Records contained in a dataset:
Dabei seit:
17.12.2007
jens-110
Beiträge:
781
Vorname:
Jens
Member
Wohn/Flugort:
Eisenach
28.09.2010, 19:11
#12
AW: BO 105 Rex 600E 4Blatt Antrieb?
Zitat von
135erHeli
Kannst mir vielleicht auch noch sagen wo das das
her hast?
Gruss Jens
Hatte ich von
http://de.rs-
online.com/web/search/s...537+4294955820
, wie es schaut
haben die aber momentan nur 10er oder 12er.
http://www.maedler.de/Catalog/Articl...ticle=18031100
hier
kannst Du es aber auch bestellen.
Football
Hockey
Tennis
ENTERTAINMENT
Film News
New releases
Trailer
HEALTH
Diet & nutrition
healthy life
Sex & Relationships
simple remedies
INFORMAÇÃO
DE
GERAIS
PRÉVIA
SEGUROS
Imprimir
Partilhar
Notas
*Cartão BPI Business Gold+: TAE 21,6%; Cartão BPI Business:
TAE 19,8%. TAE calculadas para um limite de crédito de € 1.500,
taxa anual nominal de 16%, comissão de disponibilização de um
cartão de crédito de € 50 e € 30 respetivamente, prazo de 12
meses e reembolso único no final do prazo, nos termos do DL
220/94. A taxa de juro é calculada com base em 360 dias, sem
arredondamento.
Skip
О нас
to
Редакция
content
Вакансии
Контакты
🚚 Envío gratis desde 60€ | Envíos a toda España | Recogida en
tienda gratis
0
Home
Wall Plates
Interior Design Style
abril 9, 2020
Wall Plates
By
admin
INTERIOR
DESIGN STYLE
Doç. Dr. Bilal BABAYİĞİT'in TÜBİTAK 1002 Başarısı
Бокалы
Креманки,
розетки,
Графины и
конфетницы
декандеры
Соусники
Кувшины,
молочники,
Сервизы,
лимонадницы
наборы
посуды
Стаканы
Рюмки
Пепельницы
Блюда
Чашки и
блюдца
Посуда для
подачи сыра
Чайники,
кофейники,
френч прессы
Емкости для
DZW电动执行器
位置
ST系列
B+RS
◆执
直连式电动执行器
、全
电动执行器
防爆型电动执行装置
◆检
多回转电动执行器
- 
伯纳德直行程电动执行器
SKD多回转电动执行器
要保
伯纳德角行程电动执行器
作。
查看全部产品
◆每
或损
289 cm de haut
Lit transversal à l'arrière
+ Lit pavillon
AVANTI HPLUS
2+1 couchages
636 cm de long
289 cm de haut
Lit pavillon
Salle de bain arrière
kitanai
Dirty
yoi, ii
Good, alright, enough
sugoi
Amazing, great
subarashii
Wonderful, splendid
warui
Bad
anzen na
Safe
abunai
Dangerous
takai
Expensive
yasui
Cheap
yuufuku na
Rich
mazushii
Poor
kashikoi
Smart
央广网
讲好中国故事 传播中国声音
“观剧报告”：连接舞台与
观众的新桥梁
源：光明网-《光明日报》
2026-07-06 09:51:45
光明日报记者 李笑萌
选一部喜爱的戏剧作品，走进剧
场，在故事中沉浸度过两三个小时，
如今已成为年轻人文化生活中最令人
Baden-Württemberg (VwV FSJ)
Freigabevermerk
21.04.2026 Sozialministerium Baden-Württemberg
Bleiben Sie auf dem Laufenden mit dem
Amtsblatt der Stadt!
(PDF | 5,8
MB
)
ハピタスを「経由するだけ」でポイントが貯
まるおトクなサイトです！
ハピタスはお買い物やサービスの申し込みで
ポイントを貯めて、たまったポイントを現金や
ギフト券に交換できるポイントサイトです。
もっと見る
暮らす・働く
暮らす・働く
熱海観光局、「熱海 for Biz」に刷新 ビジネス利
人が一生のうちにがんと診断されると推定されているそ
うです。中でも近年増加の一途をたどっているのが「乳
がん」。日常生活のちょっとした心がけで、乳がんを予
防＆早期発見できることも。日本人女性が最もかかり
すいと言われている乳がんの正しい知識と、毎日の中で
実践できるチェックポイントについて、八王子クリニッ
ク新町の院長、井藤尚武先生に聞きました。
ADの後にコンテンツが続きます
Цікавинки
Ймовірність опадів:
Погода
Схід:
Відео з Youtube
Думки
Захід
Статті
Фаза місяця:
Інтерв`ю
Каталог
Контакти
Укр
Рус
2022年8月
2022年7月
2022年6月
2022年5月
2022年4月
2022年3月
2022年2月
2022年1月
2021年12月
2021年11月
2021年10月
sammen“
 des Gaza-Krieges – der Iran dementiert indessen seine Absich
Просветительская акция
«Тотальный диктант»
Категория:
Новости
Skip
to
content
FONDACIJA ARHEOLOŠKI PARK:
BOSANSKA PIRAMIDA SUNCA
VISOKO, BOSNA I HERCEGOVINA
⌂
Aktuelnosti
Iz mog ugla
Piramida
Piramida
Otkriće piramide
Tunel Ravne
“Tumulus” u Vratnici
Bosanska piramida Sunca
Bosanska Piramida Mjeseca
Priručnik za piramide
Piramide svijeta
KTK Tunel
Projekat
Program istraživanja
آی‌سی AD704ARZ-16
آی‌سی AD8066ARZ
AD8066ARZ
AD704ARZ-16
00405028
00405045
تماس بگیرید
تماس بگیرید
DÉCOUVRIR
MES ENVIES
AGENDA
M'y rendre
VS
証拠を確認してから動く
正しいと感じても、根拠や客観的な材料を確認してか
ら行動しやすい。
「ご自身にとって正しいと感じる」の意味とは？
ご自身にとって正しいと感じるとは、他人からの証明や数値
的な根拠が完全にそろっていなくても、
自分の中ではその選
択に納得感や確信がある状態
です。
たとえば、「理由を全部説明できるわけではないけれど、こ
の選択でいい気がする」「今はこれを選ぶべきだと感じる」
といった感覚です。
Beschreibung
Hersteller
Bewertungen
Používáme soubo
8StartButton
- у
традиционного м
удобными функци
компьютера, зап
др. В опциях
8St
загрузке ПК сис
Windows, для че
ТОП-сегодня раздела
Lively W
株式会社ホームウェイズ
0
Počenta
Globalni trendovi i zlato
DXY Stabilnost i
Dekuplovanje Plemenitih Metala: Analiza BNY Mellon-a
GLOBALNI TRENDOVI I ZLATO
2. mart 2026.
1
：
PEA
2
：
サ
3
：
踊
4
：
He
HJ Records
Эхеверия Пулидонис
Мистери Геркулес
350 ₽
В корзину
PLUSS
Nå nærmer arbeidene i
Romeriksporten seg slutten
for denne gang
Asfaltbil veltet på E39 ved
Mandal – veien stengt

**What to work on:** Copy whichever lines above contain the string "arrière".

**Task solution:**
Lit transversal à l'arrière
Salle de bain arrière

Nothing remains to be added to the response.